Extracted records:
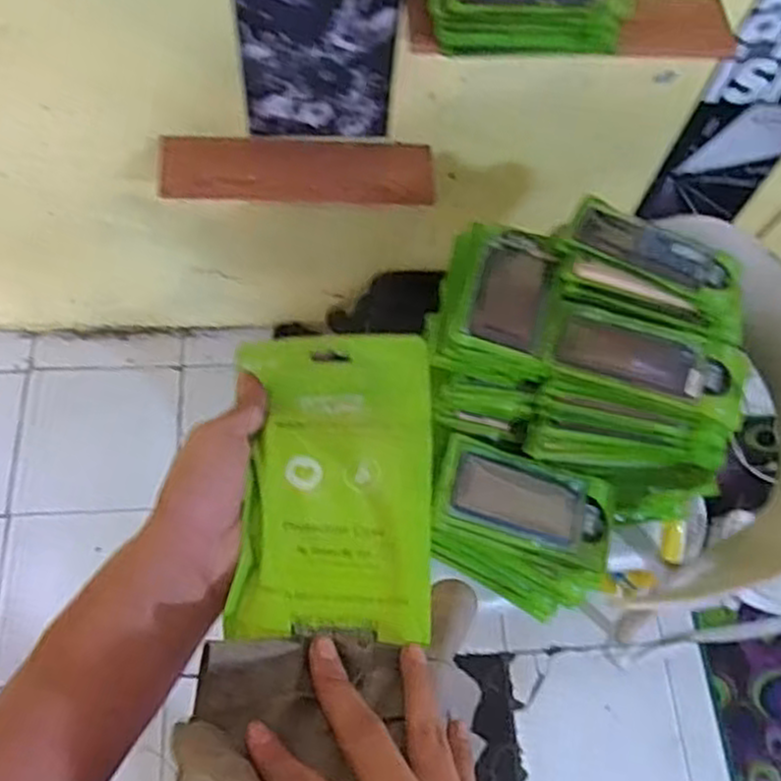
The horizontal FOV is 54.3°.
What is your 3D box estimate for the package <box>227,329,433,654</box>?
[{"bbox_3d":[-0.028,0.044,0.410,0.102,0.016,0.172,3,58,-10],"label":"package"}]

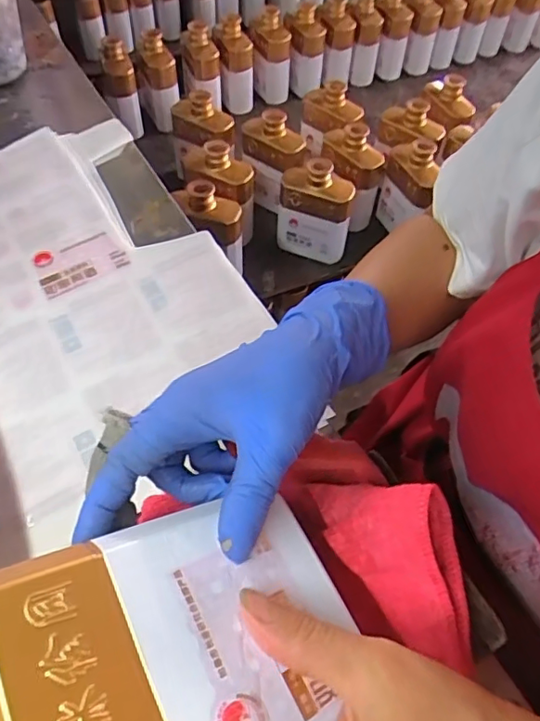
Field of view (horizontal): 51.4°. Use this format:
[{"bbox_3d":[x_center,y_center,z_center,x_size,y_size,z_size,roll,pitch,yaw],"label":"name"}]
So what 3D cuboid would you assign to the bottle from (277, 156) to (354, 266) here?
[{"bbox_3d":[0.073,-0.242,0.901,0.117,0.155,0.056,17,56,9],"label":"bottle"}]

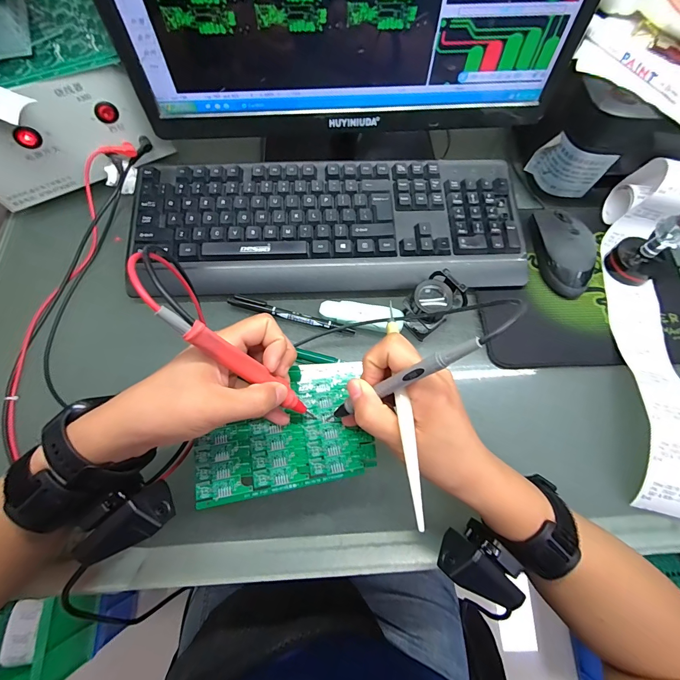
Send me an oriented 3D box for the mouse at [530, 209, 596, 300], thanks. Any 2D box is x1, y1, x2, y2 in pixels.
[{"bbox_3d":[0.257,-0.104,0.387,0.058,0.035,0.109,4,68,0],"label":"mouse"}]

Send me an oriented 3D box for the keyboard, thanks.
[{"bbox_3d":[-0.008,-0.130,0.389,0.433,0.042,0.158,-3,69,-3],"label":"keyboard"}]

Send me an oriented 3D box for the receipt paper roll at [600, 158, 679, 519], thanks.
[{"bbox_3d":[0.336,-0.020,0.336,0.085,0.073,0.363,14,69,3],"label":"receipt paper roll"}]

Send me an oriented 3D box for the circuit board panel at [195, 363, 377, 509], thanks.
[{"bbox_3d":[-0.046,0.071,0.275,0.137,0.004,0.092,-10,69,-6],"label":"circuit board panel"}]

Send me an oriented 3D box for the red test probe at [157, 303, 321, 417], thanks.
[{"bbox_3d":[-0.060,0.023,0.233,0.012,0.142,0.014,7,61,45],"label":"red test probe"}]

> [TASK OBJECTIVE] Out of the records, collect only those lines that contain the string "horizontal".

> [OUTPUT OF THE EXERCISE]
The horizontal FOV is 54.3°.
Field of view (horizontal): 51.4°. Use this format:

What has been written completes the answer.